Analyzing urinary ET-1 is less time consuming for patients and more cost efficient with comparable sensitivity and specificity to RHI. We also observed sex differences in levels of urinary ET-1 with the higher number in adolescent girls. Looking for an explanation of this finding, we found that a previous adult study addressed the sex difference in serum ET-1. Polderman et al. showed that male hormones may increase plasma endothelin levels, whereas female hormones can lower them [32]. Another study showed contradictory results, with plasma ET-1 levels significantly higher in women than in men (7.1 ± 3.2 vs 4.5 ± 3.6; p < 0.01) [34]. It has been reported that ET-1 is induced by agents known to modulate calcium [35]. Thus estrogen would theoretically increase ET-1 levels [34]. We also observed similar findings in our study with urinary excretion of ET-1. AGP inflammatory marker significantly and positively correlated with ET-1 and TNFα. This significant correlation was also observed in different subgroups based on BMI. The serum concentration of AGP rises two to five times during an acute phase response and changes its glycosylation pattern depending on the type of inflammation [36]. The urinary level of TNF-α in obese adolescents was significantly higher than counterparts with normal weight and even in comparison to overweight adolescents. TNF-α is an inflammatory marker that is well proved to be high in obese adult individuals reflecting the subclinical systemic inflammation.
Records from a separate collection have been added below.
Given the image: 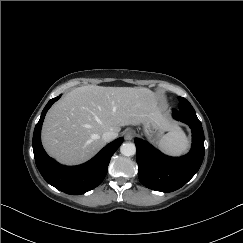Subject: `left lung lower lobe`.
I'll list each match as a JSON object with an SVG mask.
<instances>
[{
    "label": "left lung lower lobe",
    "mask_w": 243,
    "mask_h": 243,
    "mask_svg": "<svg viewBox=\"0 0 243 243\" xmlns=\"http://www.w3.org/2000/svg\"><path fill=\"white\" fill-rule=\"evenodd\" d=\"M173 117L192 130V147L187 155L169 157L148 142L135 139L139 180L152 190L172 192L181 188L197 173L204 158V132L197 116L174 109Z\"/></svg>",
    "instance_id": "0a47b994"
}]
</instances>
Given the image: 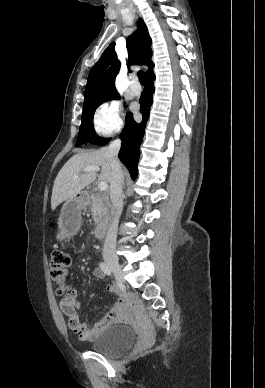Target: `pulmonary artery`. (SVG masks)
<instances>
[{"mask_svg": "<svg viewBox=\"0 0 265 388\" xmlns=\"http://www.w3.org/2000/svg\"><path fill=\"white\" fill-rule=\"evenodd\" d=\"M130 83L128 85L129 90H134V95L140 94L141 85L139 83V75H130Z\"/></svg>", "mask_w": 265, "mask_h": 388, "instance_id": "pulmonary-artery-1", "label": "pulmonary artery"}]
</instances>
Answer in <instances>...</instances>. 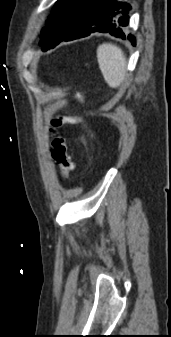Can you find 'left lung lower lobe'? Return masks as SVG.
<instances>
[{
  "label": "left lung lower lobe",
  "mask_w": 171,
  "mask_h": 337,
  "mask_svg": "<svg viewBox=\"0 0 171 337\" xmlns=\"http://www.w3.org/2000/svg\"><path fill=\"white\" fill-rule=\"evenodd\" d=\"M130 9L129 4L118 3L117 0H86L76 25L61 41L86 37L94 32H109L125 39L123 28L129 23ZM127 39L135 46L136 39L133 35H128Z\"/></svg>",
  "instance_id": "0a47b994"
}]
</instances>
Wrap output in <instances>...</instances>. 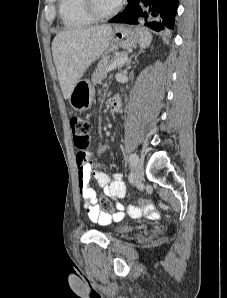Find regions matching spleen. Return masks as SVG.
Returning <instances> with one entry per match:
<instances>
[{"label": "spleen", "instance_id": "3e777b00", "mask_svg": "<svg viewBox=\"0 0 227 298\" xmlns=\"http://www.w3.org/2000/svg\"><path fill=\"white\" fill-rule=\"evenodd\" d=\"M136 30L140 35L139 44L141 49L148 47L152 41L151 33L144 28H137Z\"/></svg>", "mask_w": 227, "mask_h": 298}]
</instances>
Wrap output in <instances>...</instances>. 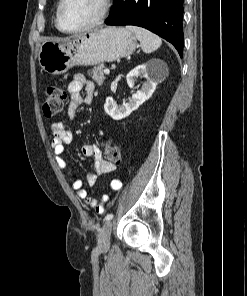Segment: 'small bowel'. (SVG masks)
<instances>
[{"label":"small bowel","mask_w":247,"mask_h":296,"mask_svg":"<svg viewBox=\"0 0 247 296\" xmlns=\"http://www.w3.org/2000/svg\"><path fill=\"white\" fill-rule=\"evenodd\" d=\"M85 89V97H82L81 90ZM67 90L70 94L68 114L70 118H74L76 110L83 103H90L95 94V85L88 81L83 75L77 74L68 83ZM50 130L53 134L51 139V150L56 164L61 169H66L67 163L64 158L65 145L72 141V133L67 129L66 125L60 121H54L50 124ZM81 152L85 157L94 159V170L87 176V183L90 186L96 184L99 176L109 174L115 170V166L106 161L99 147L95 144H84ZM66 176L70 178L72 189L77 193L83 202L93 208L96 213L102 214L106 207L111 203L112 193L104 194L100 200L90 196L83 188V181L71 172H66ZM122 186L120 180L115 179L111 182V189L117 192Z\"/></svg>","instance_id":"1"}]
</instances>
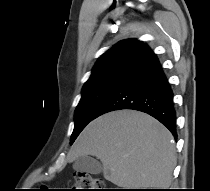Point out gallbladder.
Instances as JSON below:
<instances>
[{"label": "gallbladder", "instance_id": "gallbladder-1", "mask_svg": "<svg viewBox=\"0 0 210 191\" xmlns=\"http://www.w3.org/2000/svg\"><path fill=\"white\" fill-rule=\"evenodd\" d=\"M73 169L78 172H86L90 174H100L102 172V165L93 157L86 155L80 156L73 163Z\"/></svg>", "mask_w": 210, "mask_h": 191}]
</instances>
Obese teens have been shown to have chronic inflammation and ED, by elevation of different serum markers [14, 17]. This study showed for the first time that in comparison with the other urinary markers, TNF-α is the most sensitive marker to weight related body disorders.
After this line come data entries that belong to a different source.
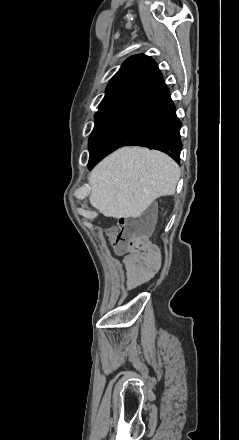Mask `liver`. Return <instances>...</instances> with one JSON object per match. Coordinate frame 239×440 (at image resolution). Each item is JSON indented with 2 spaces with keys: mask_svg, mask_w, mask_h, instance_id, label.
I'll return each mask as SVG.
<instances>
[{
  "mask_svg": "<svg viewBox=\"0 0 239 440\" xmlns=\"http://www.w3.org/2000/svg\"><path fill=\"white\" fill-rule=\"evenodd\" d=\"M180 176L163 152L125 146L92 170L89 202L106 218H139L156 198L175 194Z\"/></svg>",
  "mask_w": 239,
  "mask_h": 440,
  "instance_id": "6515ba94",
  "label": "liver"
}]
</instances>
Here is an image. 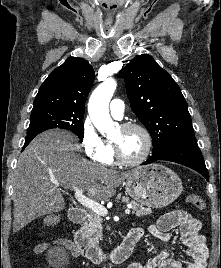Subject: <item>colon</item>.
<instances>
[{
    "label": "colon",
    "instance_id": "obj_1",
    "mask_svg": "<svg viewBox=\"0 0 221 268\" xmlns=\"http://www.w3.org/2000/svg\"><path fill=\"white\" fill-rule=\"evenodd\" d=\"M187 201L199 210H203L206 208V203L201 196L189 195L187 197ZM59 222H60L59 215L50 214L44 218L43 226L46 228H54L59 225Z\"/></svg>",
    "mask_w": 221,
    "mask_h": 268
}]
</instances>
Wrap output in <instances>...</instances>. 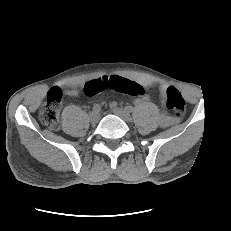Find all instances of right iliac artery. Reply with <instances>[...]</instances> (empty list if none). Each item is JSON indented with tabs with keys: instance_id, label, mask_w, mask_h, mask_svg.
<instances>
[{
	"instance_id": "right-iliac-artery-1",
	"label": "right iliac artery",
	"mask_w": 231,
	"mask_h": 231,
	"mask_svg": "<svg viewBox=\"0 0 231 231\" xmlns=\"http://www.w3.org/2000/svg\"><path fill=\"white\" fill-rule=\"evenodd\" d=\"M100 110H101V106L100 105L96 104V105L93 106V112L98 113V112H100Z\"/></svg>"
}]
</instances>
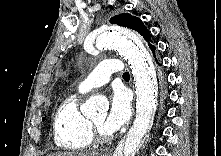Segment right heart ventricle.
<instances>
[{
  "label": "right heart ventricle",
  "mask_w": 221,
  "mask_h": 156,
  "mask_svg": "<svg viewBox=\"0 0 221 156\" xmlns=\"http://www.w3.org/2000/svg\"><path fill=\"white\" fill-rule=\"evenodd\" d=\"M80 99L81 93L70 94L62 101L55 113L54 142L61 149L83 150L92 143L89 120L79 108Z\"/></svg>",
  "instance_id": "e07e8e85"
}]
</instances>
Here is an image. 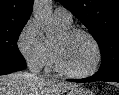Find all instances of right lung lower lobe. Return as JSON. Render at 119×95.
I'll return each mask as SVG.
<instances>
[{"mask_svg":"<svg viewBox=\"0 0 119 95\" xmlns=\"http://www.w3.org/2000/svg\"><path fill=\"white\" fill-rule=\"evenodd\" d=\"M26 68V64L0 63V75L9 74Z\"/></svg>","mask_w":119,"mask_h":95,"instance_id":"obj_1","label":"right lung lower lobe"}]
</instances>
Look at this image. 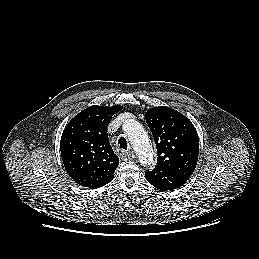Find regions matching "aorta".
Instances as JSON below:
<instances>
[{
	"label": "aorta",
	"instance_id": "1",
	"mask_svg": "<svg viewBox=\"0 0 259 259\" xmlns=\"http://www.w3.org/2000/svg\"><path fill=\"white\" fill-rule=\"evenodd\" d=\"M123 129L134 147L141 165L150 166L153 162V149L143 126L138 121L129 119L124 122Z\"/></svg>",
	"mask_w": 259,
	"mask_h": 259
}]
</instances>
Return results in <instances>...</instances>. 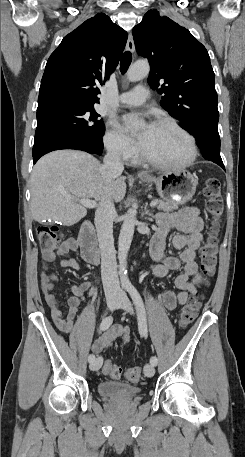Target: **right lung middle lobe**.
I'll use <instances>...</instances> for the list:
<instances>
[{
  "instance_id": "obj_1",
  "label": "right lung middle lobe",
  "mask_w": 245,
  "mask_h": 457,
  "mask_svg": "<svg viewBox=\"0 0 245 457\" xmlns=\"http://www.w3.org/2000/svg\"><path fill=\"white\" fill-rule=\"evenodd\" d=\"M89 102H64L50 110L37 112L35 140L61 134L79 138L86 142L93 153L103 150L104 123Z\"/></svg>"
}]
</instances>
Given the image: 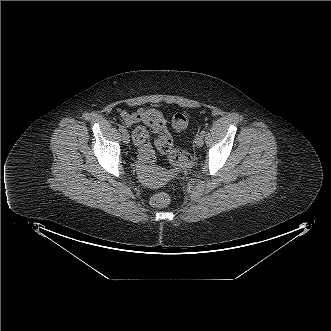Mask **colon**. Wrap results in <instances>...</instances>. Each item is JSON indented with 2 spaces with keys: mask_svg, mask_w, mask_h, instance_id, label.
I'll list each match as a JSON object with an SVG mask.
<instances>
[{
  "mask_svg": "<svg viewBox=\"0 0 331 331\" xmlns=\"http://www.w3.org/2000/svg\"><path fill=\"white\" fill-rule=\"evenodd\" d=\"M190 114L182 111L172 117V127L175 132L184 131L189 124ZM143 123L156 134L155 144L157 149L166 153L169 160L175 167L184 168L191 164V155L184 150L173 147V139L169 132L165 130V119L160 111L154 108L145 109L143 112ZM137 133L144 136L147 131L144 127H139ZM171 200L167 191H161L151 198V204L154 207L161 208L169 204Z\"/></svg>",
  "mask_w": 331,
  "mask_h": 331,
  "instance_id": "colon-1",
  "label": "colon"
}]
</instances>
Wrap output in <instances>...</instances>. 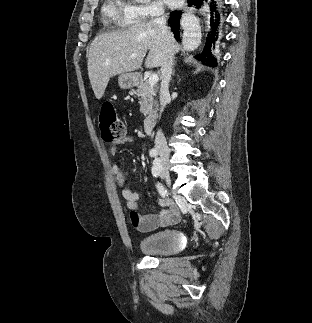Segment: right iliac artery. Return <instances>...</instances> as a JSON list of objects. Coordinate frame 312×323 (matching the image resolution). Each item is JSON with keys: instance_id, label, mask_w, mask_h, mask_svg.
Instances as JSON below:
<instances>
[{"instance_id": "right-iliac-artery-1", "label": "right iliac artery", "mask_w": 312, "mask_h": 323, "mask_svg": "<svg viewBox=\"0 0 312 323\" xmlns=\"http://www.w3.org/2000/svg\"><path fill=\"white\" fill-rule=\"evenodd\" d=\"M153 164L158 170H160V168L162 167L161 160L159 158H156L154 160ZM157 189L162 197L166 196L167 190L160 183L157 184Z\"/></svg>"}]
</instances>
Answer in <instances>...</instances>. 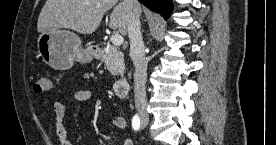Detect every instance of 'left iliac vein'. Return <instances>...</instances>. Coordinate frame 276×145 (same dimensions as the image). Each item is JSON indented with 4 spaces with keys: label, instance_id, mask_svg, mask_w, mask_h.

Although we did not find a significant increase in the other inflammatory markers in the urine of OA, namely the IL-6 and orosomucoid, both showed tendency to be higher and had a significant positive correlation with TNF-α. A larger study with serum and urine levels might be needed to accurately test the sensitivity of IL-6 and orosomucoid as urinary biomarkers for systemic inflammation. In 2002 Wallenius found that IL-6 was increased in obesity and responsible for insulin resistance [37]. However the effect of IL-6 production involvement in alteration in inflammatory signal is not fully known [37]. The reason of gender difference and expression of TNF alpha and IL-6 needs to be further investigated. One reason may be that the most of the human studies performed so far are cross-sectional studies or are case control studies. There is need for prospective assessment of these biomarkers. In present study, we found variability in IL-6 values in obese group.
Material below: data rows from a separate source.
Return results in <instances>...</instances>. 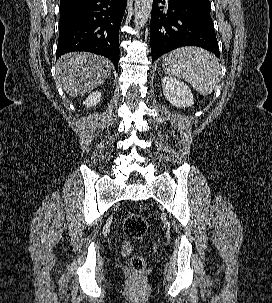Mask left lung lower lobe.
<instances>
[{
  "instance_id": "1",
  "label": "left lung lower lobe",
  "mask_w": 272,
  "mask_h": 303,
  "mask_svg": "<svg viewBox=\"0 0 272 303\" xmlns=\"http://www.w3.org/2000/svg\"><path fill=\"white\" fill-rule=\"evenodd\" d=\"M153 0L150 44L152 62L164 53L182 46H199L219 55L209 0Z\"/></svg>"
}]
</instances>
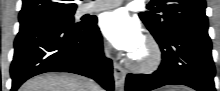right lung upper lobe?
Instances as JSON below:
<instances>
[{
	"mask_svg": "<svg viewBox=\"0 0 220 91\" xmlns=\"http://www.w3.org/2000/svg\"><path fill=\"white\" fill-rule=\"evenodd\" d=\"M76 7L73 1L63 0H23L19 21L44 17L53 12L69 10Z\"/></svg>",
	"mask_w": 220,
	"mask_h": 91,
	"instance_id": "cb5924a9",
	"label": "right lung upper lobe"
}]
</instances>
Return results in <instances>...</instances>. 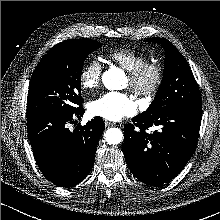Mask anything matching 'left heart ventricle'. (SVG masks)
Wrapping results in <instances>:
<instances>
[{
	"instance_id": "1",
	"label": "left heart ventricle",
	"mask_w": 220,
	"mask_h": 220,
	"mask_svg": "<svg viewBox=\"0 0 220 220\" xmlns=\"http://www.w3.org/2000/svg\"><path fill=\"white\" fill-rule=\"evenodd\" d=\"M127 85H130L129 79H127Z\"/></svg>"
}]
</instances>
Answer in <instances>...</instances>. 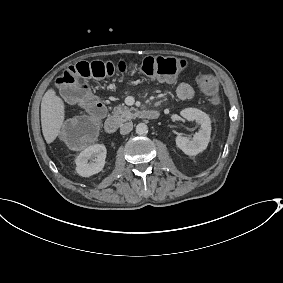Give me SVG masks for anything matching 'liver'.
<instances>
[{
	"instance_id": "1",
	"label": "liver",
	"mask_w": 283,
	"mask_h": 283,
	"mask_svg": "<svg viewBox=\"0 0 283 283\" xmlns=\"http://www.w3.org/2000/svg\"><path fill=\"white\" fill-rule=\"evenodd\" d=\"M64 121V103L49 89L41 102L42 133L48 144L52 143L60 133Z\"/></svg>"
}]
</instances>
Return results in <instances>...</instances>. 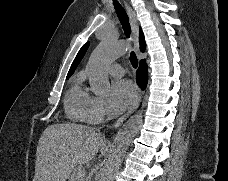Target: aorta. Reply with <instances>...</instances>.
Returning <instances> with one entry per match:
<instances>
[{"instance_id": "1", "label": "aorta", "mask_w": 228, "mask_h": 181, "mask_svg": "<svg viewBox=\"0 0 228 181\" xmlns=\"http://www.w3.org/2000/svg\"><path fill=\"white\" fill-rule=\"evenodd\" d=\"M126 51V44L123 41L113 39L111 36L104 37L93 51L86 66V74L89 77L91 90L96 95L107 96L109 94L108 66L115 59L124 55ZM142 123V114L138 113L118 131L100 181H113L115 171L121 164L128 146L140 130Z\"/></svg>"}]
</instances>
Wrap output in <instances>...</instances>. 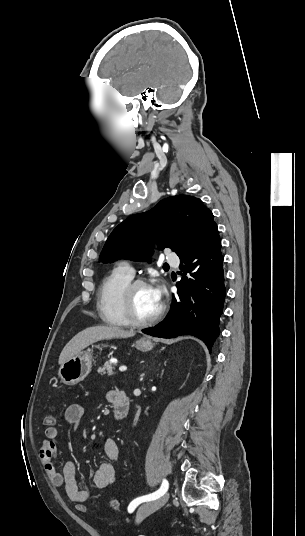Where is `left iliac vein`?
<instances>
[{"label":"left iliac vein","mask_w":305,"mask_h":536,"mask_svg":"<svg viewBox=\"0 0 305 536\" xmlns=\"http://www.w3.org/2000/svg\"><path fill=\"white\" fill-rule=\"evenodd\" d=\"M170 494L169 492H166L159 498L152 500L150 502L142 504L136 513V523H140L145 517L156 511L157 509L161 508L166 504V502L169 500Z\"/></svg>","instance_id":"4c4485c4"}]
</instances>
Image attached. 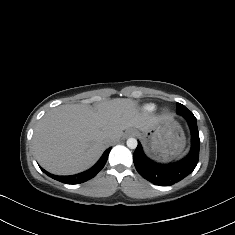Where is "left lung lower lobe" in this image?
<instances>
[{"label": "left lung lower lobe", "mask_w": 235, "mask_h": 235, "mask_svg": "<svg viewBox=\"0 0 235 235\" xmlns=\"http://www.w3.org/2000/svg\"><path fill=\"white\" fill-rule=\"evenodd\" d=\"M183 117L187 120L191 130L192 146L190 153L182 160L169 164L156 163L146 157L140 142H138V146L133 154L135 168L143 178L153 184L172 185L191 174L197 165L200 139L196 117L194 115Z\"/></svg>", "instance_id": "0a47b994"}]
</instances>
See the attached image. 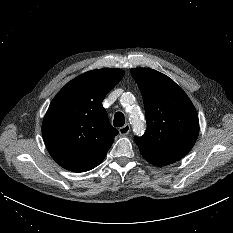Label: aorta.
<instances>
[{
    "label": "aorta",
    "mask_w": 233,
    "mask_h": 233,
    "mask_svg": "<svg viewBox=\"0 0 233 233\" xmlns=\"http://www.w3.org/2000/svg\"><path fill=\"white\" fill-rule=\"evenodd\" d=\"M121 101L123 104H130L133 101V95L130 93H126L122 96ZM132 124L134 127V131L137 133H142L144 131V122L140 115L133 114L132 115Z\"/></svg>",
    "instance_id": "obj_1"
}]
</instances>
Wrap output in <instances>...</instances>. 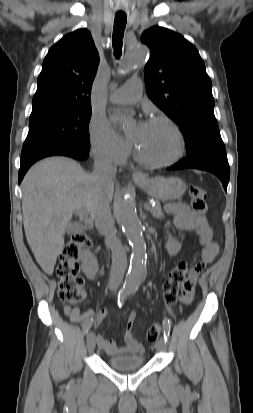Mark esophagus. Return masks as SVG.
I'll list each match as a JSON object with an SVG mask.
<instances>
[{
    "mask_svg": "<svg viewBox=\"0 0 253 413\" xmlns=\"http://www.w3.org/2000/svg\"><path fill=\"white\" fill-rule=\"evenodd\" d=\"M133 177H135V178H144L145 176L140 170H135L133 172Z\"/></svg>",
    "mask_w": 253,
    "mask_h": 413,
    "instance_id": "esophagus-1",
    "label": "esophagus"
}]
</instances>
Urinary TNF-alpha is significantly elevated in obese adolescents and correlates with urinary ET-1, which is recognized as a biomarker for endothelial dysfunction. Since obesity is a chronic inflammatory state, elevated urinary TNF-alpha might be used as a non invasive tool to monitor the level of that inflammation. Urinary ET-1 is as sensitive test for ED as RHI. Sex differences exist in healthy adolescents with normal weight in levels of urinary ET-1 and RHI, which is blunted in overweight and obese individuals.